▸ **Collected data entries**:
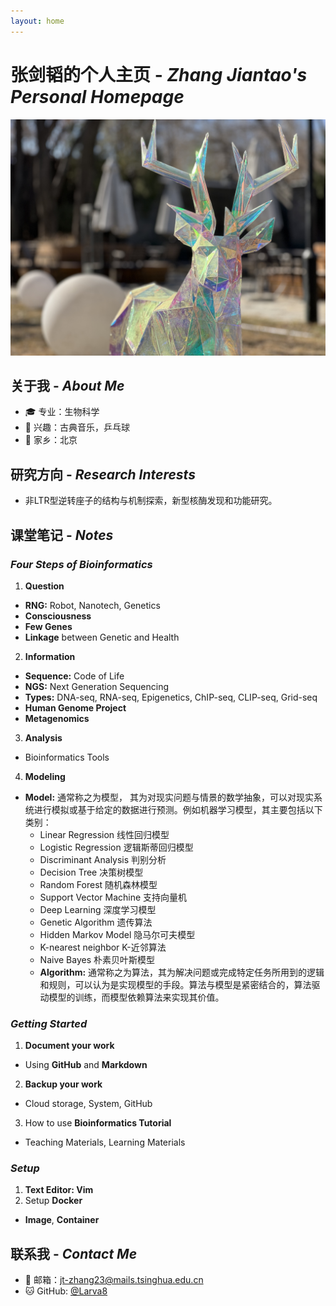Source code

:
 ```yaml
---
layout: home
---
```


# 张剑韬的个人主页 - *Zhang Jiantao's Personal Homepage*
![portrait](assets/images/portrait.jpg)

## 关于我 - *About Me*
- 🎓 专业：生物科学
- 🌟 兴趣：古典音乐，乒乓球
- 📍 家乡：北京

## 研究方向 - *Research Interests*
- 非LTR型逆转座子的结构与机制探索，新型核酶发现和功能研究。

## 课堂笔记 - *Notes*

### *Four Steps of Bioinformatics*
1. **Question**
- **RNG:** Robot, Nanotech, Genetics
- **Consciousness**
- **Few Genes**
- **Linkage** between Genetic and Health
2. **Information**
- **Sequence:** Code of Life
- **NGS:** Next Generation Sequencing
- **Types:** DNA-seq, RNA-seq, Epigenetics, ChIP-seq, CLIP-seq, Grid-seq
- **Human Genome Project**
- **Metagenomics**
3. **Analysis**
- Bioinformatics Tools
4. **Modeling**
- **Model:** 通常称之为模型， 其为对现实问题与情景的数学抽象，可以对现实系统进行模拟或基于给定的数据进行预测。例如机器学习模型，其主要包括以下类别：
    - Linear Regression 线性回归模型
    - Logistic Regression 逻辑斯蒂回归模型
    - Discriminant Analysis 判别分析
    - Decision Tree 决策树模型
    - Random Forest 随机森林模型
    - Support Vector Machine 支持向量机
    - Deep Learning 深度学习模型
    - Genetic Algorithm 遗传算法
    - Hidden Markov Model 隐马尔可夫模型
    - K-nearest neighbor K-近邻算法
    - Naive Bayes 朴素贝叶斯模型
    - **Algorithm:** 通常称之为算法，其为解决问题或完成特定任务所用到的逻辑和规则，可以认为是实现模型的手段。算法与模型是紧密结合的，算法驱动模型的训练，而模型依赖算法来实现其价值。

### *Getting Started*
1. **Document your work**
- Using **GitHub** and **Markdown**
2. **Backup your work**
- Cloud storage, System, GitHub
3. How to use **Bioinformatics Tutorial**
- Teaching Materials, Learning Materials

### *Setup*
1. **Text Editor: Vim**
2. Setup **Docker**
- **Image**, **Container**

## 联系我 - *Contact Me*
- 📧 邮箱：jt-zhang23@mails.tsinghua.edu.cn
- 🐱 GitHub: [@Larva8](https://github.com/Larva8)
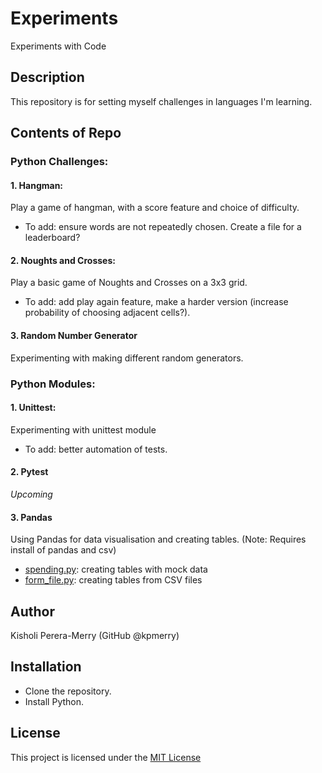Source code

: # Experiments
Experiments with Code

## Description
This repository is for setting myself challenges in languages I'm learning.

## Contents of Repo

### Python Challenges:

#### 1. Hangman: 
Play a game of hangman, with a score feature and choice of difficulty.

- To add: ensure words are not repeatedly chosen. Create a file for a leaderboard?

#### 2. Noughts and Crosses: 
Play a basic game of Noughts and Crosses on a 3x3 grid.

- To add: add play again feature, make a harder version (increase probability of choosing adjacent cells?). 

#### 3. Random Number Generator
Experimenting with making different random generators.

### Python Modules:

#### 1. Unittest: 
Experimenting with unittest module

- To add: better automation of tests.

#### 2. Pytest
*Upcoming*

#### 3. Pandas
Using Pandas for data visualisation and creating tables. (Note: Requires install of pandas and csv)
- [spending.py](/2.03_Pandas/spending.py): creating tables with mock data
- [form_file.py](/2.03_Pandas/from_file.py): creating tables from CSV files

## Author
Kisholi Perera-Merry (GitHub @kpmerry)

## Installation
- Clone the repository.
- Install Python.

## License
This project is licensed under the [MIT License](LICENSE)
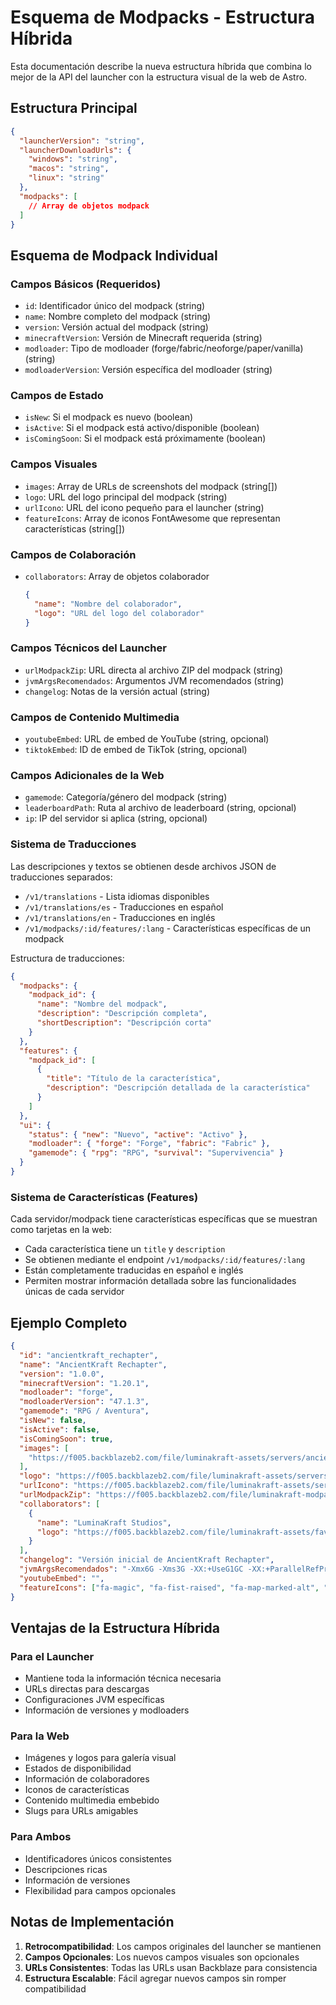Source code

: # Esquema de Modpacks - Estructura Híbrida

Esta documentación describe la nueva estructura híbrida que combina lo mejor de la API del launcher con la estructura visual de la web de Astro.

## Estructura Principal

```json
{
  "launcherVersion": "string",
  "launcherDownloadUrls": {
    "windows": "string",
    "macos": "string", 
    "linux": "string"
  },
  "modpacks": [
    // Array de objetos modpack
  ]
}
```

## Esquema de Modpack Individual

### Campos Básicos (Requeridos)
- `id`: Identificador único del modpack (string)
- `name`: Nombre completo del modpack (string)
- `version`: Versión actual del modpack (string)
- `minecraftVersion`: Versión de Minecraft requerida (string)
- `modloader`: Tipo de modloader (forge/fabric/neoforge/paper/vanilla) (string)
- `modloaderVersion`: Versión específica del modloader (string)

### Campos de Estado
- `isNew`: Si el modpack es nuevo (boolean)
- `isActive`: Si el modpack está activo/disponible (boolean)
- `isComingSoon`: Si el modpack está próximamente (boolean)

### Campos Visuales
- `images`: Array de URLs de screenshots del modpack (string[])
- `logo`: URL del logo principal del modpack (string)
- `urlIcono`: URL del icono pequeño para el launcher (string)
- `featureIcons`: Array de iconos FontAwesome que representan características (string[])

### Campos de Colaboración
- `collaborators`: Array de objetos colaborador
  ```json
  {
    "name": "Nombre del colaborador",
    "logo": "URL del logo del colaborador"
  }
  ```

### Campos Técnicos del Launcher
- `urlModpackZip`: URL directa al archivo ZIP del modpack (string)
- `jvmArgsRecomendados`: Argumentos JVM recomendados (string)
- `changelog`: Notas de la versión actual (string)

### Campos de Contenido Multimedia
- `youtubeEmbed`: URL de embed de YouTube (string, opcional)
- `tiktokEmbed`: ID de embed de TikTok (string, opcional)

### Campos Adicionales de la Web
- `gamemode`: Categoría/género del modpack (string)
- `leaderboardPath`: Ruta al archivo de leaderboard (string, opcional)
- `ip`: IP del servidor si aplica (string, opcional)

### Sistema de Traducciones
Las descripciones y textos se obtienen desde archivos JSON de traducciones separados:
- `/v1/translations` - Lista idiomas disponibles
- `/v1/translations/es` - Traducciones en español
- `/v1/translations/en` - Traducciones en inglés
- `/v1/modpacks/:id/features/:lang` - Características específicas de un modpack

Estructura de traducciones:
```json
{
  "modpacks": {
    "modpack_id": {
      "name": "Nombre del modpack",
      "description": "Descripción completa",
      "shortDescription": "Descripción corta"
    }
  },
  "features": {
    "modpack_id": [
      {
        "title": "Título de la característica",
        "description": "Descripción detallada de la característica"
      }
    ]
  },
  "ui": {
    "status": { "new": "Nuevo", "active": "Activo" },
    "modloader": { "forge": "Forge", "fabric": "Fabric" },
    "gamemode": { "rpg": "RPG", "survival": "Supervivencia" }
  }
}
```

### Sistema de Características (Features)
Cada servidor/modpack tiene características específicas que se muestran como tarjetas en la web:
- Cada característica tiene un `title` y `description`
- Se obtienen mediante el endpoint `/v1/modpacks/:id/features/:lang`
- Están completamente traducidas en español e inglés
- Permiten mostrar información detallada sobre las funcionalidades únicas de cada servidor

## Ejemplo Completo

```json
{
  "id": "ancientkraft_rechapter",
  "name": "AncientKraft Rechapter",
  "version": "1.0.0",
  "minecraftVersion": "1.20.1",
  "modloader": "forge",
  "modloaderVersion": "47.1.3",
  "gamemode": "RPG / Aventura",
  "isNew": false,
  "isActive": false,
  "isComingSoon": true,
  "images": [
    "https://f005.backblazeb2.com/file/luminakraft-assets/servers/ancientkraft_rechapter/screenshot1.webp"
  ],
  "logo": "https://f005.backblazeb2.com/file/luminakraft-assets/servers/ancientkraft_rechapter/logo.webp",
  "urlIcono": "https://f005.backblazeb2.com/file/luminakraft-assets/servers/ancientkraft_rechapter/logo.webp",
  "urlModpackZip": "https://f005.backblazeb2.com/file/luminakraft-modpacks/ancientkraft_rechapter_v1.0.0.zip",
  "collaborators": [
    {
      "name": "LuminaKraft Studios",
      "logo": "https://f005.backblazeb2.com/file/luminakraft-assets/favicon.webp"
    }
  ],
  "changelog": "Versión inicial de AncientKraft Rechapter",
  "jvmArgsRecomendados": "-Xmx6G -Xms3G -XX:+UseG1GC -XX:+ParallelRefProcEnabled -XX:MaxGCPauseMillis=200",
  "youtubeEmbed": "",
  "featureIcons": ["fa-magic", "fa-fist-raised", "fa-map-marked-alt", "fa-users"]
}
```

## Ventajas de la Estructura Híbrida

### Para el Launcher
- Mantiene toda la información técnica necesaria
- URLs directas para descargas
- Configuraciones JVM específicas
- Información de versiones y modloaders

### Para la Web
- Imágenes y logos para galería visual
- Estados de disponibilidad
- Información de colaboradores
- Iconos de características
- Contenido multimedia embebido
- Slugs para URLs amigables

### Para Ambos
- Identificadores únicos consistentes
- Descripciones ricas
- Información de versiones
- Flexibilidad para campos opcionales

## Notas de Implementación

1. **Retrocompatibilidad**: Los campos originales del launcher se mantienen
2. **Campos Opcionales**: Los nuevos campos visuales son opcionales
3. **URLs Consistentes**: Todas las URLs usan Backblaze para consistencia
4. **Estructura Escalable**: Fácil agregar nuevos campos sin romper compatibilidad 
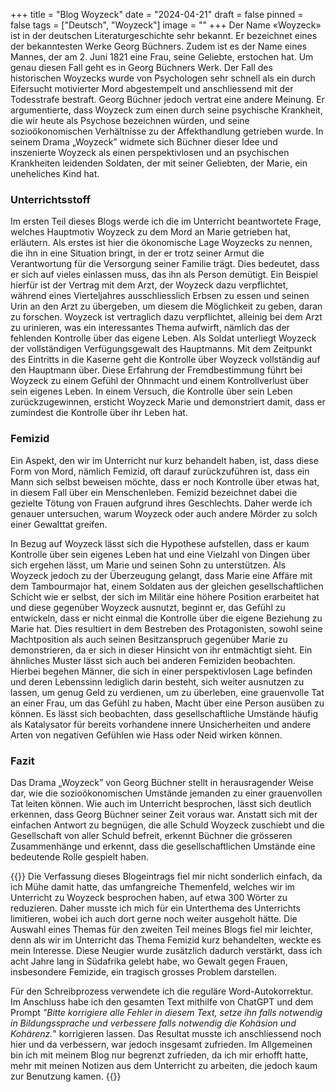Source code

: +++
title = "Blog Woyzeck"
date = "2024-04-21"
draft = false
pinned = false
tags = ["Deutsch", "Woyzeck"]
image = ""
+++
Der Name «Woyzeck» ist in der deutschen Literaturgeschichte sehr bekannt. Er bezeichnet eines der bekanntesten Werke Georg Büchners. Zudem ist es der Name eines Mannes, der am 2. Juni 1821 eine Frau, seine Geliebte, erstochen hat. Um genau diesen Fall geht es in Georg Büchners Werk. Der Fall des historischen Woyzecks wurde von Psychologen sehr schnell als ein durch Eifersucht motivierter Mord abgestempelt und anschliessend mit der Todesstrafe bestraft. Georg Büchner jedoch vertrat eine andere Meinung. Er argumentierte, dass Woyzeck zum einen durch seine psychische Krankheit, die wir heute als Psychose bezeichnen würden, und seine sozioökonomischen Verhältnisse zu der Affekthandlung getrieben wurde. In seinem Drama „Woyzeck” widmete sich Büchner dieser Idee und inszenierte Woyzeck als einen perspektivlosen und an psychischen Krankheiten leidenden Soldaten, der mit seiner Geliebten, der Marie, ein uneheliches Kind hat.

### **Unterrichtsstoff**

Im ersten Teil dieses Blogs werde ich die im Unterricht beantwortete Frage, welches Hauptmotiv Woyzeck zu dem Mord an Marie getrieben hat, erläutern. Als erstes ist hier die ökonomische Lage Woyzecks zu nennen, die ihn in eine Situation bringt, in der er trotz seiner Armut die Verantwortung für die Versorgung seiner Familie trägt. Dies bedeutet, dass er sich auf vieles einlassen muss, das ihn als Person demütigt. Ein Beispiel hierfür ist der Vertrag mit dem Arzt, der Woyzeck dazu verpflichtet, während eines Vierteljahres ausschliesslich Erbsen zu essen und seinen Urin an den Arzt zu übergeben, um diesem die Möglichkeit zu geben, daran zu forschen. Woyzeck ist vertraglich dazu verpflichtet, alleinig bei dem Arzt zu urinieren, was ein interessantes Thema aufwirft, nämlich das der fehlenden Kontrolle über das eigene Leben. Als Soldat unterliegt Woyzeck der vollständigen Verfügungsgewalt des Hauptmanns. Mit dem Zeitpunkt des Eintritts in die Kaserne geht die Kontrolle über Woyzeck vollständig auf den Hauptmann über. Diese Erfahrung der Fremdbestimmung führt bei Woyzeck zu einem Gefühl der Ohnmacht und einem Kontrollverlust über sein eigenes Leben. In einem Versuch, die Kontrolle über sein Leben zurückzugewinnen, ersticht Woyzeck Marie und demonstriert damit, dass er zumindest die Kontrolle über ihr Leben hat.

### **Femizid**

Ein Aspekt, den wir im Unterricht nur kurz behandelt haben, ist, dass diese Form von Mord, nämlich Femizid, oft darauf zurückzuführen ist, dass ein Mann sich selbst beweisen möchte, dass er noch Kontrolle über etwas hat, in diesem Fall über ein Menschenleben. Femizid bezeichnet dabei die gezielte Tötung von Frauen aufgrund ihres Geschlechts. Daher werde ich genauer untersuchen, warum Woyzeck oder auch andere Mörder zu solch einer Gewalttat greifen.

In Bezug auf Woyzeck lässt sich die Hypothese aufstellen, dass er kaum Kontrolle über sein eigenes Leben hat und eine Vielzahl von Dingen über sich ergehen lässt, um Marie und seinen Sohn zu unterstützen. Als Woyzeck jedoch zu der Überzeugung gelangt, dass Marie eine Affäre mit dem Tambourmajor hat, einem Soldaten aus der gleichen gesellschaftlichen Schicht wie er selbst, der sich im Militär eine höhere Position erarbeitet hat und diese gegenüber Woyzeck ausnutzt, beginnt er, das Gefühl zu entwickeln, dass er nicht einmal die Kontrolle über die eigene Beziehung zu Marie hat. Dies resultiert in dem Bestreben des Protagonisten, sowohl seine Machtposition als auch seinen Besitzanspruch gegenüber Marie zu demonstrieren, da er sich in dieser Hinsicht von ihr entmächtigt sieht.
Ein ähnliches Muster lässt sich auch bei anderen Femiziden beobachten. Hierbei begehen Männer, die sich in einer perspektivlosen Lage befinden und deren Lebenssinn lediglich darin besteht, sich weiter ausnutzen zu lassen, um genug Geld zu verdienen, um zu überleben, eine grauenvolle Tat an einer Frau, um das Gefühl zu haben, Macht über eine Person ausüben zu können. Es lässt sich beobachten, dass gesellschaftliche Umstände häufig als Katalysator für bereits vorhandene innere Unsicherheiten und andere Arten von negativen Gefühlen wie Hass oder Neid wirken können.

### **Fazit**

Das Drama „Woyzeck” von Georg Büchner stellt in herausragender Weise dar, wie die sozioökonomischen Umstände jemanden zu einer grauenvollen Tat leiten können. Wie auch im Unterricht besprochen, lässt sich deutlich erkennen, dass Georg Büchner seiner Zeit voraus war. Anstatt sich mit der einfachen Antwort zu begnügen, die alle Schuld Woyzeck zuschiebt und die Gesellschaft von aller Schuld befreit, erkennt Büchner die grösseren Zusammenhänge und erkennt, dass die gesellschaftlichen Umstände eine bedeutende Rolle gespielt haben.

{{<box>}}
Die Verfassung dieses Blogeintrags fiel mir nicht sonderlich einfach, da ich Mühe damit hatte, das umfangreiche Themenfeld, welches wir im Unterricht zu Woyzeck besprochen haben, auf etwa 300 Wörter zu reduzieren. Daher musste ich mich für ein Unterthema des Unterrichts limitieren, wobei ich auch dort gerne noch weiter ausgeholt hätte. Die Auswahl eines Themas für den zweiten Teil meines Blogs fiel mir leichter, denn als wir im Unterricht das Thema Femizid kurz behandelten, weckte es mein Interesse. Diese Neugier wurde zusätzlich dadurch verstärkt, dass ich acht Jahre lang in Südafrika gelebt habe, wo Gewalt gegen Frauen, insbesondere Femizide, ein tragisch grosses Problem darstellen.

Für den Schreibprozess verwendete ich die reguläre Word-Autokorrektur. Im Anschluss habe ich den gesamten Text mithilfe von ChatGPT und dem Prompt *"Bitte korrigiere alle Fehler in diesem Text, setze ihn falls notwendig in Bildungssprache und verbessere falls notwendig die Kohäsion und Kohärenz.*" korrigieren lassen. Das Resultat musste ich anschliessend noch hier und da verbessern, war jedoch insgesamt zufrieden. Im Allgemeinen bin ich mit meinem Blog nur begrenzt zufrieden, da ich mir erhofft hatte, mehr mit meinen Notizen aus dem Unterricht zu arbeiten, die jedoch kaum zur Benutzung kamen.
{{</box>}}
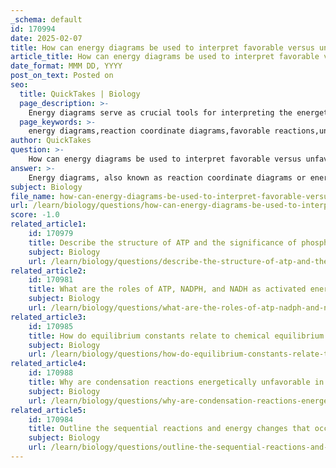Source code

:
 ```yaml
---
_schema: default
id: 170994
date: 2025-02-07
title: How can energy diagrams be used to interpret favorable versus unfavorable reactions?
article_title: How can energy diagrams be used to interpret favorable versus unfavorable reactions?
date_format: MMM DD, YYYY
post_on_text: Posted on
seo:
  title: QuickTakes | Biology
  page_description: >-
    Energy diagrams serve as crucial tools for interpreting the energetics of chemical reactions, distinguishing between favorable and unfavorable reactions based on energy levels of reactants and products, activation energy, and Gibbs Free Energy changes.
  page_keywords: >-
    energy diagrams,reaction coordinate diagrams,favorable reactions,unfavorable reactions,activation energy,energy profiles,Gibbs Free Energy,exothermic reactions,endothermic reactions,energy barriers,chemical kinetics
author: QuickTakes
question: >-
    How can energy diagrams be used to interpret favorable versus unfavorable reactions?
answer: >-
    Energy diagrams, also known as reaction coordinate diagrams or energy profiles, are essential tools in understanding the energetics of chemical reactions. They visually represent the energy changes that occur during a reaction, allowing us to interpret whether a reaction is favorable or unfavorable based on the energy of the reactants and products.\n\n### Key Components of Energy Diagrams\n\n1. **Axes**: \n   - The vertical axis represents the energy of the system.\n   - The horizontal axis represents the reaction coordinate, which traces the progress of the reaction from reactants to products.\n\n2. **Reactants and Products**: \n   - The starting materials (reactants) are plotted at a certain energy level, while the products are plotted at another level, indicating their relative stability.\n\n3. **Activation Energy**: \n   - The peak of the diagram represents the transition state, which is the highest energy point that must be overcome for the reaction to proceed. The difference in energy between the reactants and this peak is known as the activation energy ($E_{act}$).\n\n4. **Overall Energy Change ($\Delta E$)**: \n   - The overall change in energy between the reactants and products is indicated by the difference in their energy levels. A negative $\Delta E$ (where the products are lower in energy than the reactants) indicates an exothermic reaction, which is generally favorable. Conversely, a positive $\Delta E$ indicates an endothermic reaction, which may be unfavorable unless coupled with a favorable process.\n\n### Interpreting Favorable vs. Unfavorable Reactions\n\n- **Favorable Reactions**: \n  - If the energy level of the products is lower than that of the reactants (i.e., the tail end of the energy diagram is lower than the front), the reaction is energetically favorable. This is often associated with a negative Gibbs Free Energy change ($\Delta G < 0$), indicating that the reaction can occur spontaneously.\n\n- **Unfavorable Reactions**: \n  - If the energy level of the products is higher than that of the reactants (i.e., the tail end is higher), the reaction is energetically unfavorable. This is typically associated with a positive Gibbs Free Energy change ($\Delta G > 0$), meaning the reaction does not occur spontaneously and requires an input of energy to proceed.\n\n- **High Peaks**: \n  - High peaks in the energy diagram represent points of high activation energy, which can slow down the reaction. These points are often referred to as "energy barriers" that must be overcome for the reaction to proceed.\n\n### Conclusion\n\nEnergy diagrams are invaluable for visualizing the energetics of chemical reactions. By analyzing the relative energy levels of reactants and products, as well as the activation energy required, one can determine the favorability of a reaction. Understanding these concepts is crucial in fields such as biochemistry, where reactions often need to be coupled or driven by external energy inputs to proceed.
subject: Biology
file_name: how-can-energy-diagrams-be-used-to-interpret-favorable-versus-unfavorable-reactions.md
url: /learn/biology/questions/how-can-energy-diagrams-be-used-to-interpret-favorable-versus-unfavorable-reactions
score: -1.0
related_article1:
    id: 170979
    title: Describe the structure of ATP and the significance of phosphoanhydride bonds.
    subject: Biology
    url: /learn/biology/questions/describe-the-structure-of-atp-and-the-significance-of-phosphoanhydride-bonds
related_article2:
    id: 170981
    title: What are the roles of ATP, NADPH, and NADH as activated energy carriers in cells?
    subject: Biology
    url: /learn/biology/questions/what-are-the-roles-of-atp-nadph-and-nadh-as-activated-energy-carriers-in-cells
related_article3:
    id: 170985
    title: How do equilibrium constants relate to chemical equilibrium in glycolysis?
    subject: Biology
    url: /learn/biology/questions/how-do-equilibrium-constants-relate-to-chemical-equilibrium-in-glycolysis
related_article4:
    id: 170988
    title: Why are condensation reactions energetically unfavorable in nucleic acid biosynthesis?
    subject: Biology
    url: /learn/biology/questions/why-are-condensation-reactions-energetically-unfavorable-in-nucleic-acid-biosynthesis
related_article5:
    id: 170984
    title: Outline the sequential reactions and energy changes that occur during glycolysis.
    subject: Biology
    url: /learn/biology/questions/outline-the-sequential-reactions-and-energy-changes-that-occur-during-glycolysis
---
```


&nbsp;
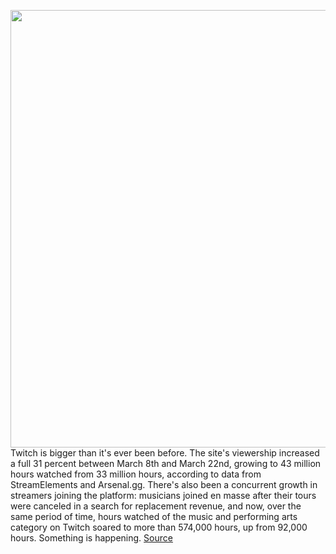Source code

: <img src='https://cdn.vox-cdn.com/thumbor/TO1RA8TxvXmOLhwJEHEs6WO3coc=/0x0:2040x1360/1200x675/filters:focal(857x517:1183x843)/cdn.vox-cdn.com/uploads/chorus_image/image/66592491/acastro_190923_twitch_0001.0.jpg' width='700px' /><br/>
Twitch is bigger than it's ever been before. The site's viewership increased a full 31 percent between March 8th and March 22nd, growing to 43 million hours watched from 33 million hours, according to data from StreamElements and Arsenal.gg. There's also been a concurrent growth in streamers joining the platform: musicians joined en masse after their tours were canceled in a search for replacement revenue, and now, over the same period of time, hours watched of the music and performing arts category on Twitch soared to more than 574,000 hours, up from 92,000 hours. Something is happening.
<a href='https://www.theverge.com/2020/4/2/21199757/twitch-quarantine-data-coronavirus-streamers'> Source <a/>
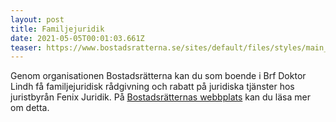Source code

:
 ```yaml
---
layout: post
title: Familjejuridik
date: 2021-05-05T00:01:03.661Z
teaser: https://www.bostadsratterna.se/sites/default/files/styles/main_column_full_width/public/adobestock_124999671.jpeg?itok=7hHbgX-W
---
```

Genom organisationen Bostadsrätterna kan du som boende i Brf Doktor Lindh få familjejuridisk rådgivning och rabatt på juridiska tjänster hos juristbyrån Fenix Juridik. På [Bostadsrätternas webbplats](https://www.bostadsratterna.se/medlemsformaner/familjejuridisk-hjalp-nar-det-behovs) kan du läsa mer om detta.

▸ **Exercise goal**:
No picture is to be printed. Output exactly the lines above from the line containing "3. **Analysis**" through the line containing "Using Pandas for".

▸ **Answer below**:
3. **Analysis**
- Bioinformatics Tools
4. **Modeling**
- **Model:** 通常称之为模型， 其为对现实问题与情景的数学抽象，可以对现实系统进行模拟或基于给定的数据进行预测。例如机器学习模型，其主要包括以下类别：
    - Linear Regression 线性回归模型
    - Logistic Regression 逻辑斯蒂回归模型
    - Discriminant Analysis 判别分析
    - Decision Tree 决策树模型
    - Random Forest 随机森林模型
    - Support Vector Machine 支持向量机
    - Deep Learning 深度学习模型
    - Genetic Algorithm 遗传算法
    - Hidden Markov Model 隐马尔可夫模型
    - K-nearest neighbor K-近邻算法
    - Naive Bayes 朴素贝叶斯模型
    - **Algorithm:** 通常称之为算法，其为解决问题或完成特定任务所用到的逻辑和规则，可以认为是实现模型的手段。算法与模型是紧密结合的，算法驱动模型的训练，而模型依赖算法来实现其价值。

### *Getting Started*
1. **Document your work**
- Using **GitHub** and **Markdown**
2. **Backup your work**
- Cloud storage, System, GitHub
3. How to use **Bioinformatics Tutorial**
- Teaching Materials, Learning Materials

### *Setup*
1. **Text Editor: Vim**
2. Setup **Docker**
- **Image**, **Container**

## 联系我 - *Contact Me*
- 📧 邮箱：jt-zhang23@mails.tsinghua.edu.cn
- 🐱 GitHub: [@Larva8](https://github.com/Larva8)
Source code

: # Experiments
Experiments with Code

## Description
This repository is for setting myself challenges in languages I'm learning.

## Contents of Repo

### Python Challenges:

#### 1. Hangman: 
Play a game of hangman, with a score feature and choice of difficulty.

- To add: ensure words are not repeatedly chosen. Create a file for a leaderboard?

#### 2. Noughts and Crosses: 
Play a basic game of Noughts and Crosses on a 3x3 grid.

- To add: add play again feature, make a harder version (increase probability of choosing adjacent cells?). 

#### 3. Random Number Generator
Experimenting with making different random generators.

### Python Modules:

#### 1. Unittest: 
Experimenting with unittest module

- To add: better automation of tests.

#### 2. Pytest
*Upcoming*

#### 3. Pandas
Using Pandas for data visualisation and creating tables. (Note: Requires install of pandas and csv)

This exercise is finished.